Während ihre Ausführungen eine Umfrage aus dem Frühjahr bestätigen, derzufolge sich nur zehn Prozent der Verwaltungsmitarbeiter gut über die Modernisierung und Digitalisierung ihrer Behörden informiert fühlen, spricht Schlömer von einem „klaren Organisationsdefizit“. Jährliche Sensibilisierungen könnten „das Risiko, Schaden durch einen Cyberangriff zu nehmen, erheblich reduzieren.“ Der Senat organisiere die Sensibilisierung „völlig unzureichend und handelt grob fahrlässig“, moniert Schlömer.

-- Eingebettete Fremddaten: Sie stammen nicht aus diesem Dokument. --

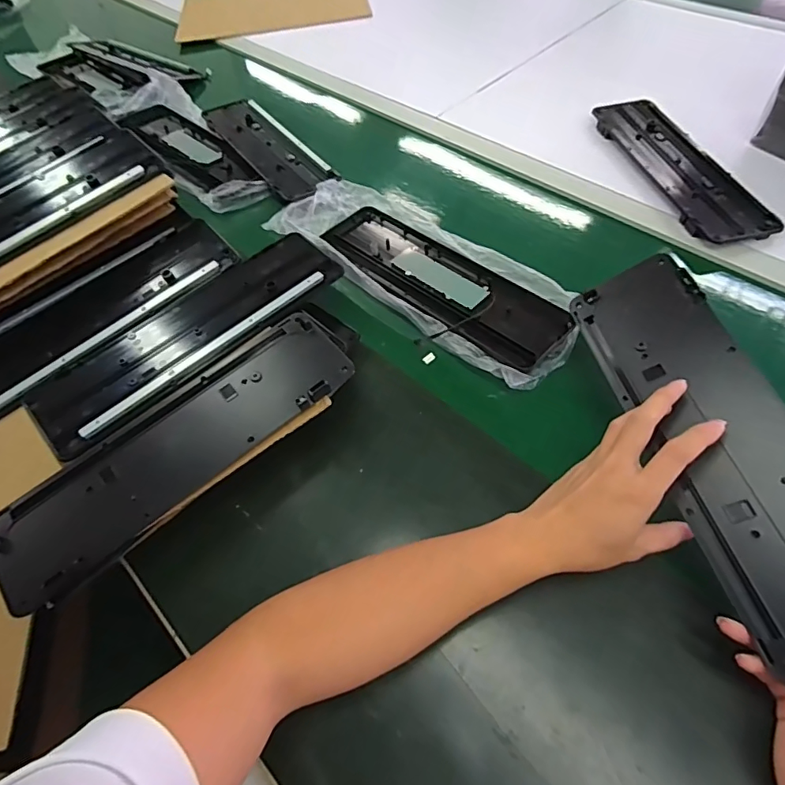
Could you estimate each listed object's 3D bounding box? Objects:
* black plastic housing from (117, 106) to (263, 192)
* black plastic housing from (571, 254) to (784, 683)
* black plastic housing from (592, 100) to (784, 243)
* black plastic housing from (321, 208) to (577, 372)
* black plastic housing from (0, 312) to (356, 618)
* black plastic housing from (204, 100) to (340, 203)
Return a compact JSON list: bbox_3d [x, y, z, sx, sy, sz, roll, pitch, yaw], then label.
[{"bbox_3d":[-0.357,-0.432,0.876,0.105,0.031,0.359,-37,60,-19],"label":"black plastic housing"},{"bbox_3d":[0.265,0.030,0.411,0.103,0.013,0.348,-32,54,25],"label":"black plastic housing"},{"bbox_3d":[0.418,-0.337,0.740,0.102,0.021,0.348,-13,56,-4],"label":"black plastic housing"},{"bbox_3d":[0.055,-0.150,0.650,0.355,0.015,0.116,37,66,26],"label":"black plastic housing"},{"bbox_3d":[-0.202,0.051,0.475,0.355,0.029,0.102,-35,60,-18],"label":"black plastic housing"},{"bbox_3d":[-0.216,-0.422,0.851,0.098,0.017,0.360,-32,59,-16],"label":"black plastic housing"}]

Virus-Warnung bei der Polizei

Tatsächlich hatte es in Berliner Behörden zuletzt gleich mehrfach sicherheitsrelevante Angriffe auf IT-Systeme gegeben. Der folgenschwerste ereignete sich am Kammergericht. Dort legte der Computer-Virus "Emotet" das komplette Netzwerk lahm. Die mehr als 500 Richter und Mitarbeiter wurden komplett vom Landesnetz getrennt. Der Zustand hält bis auf Weiteres an.

Und auch die Berliner Polizei ist betroffen. Nachdem zuletzt beim Update von Windows 7 auf Windows 10 Ermittlungsdaten in großem Umfang vernichtet worden waren, verschickte die IT-Abteilung der Behörde am Mittwoch eine Mail mit der expliziten Warnung vor "Emotet". Dieser steht darüber hinaus im Verdacht, das Stadtportal von Frankfurt am Main attackiert zu haben. Dieses ist seit dem Mittwochmorgen offline.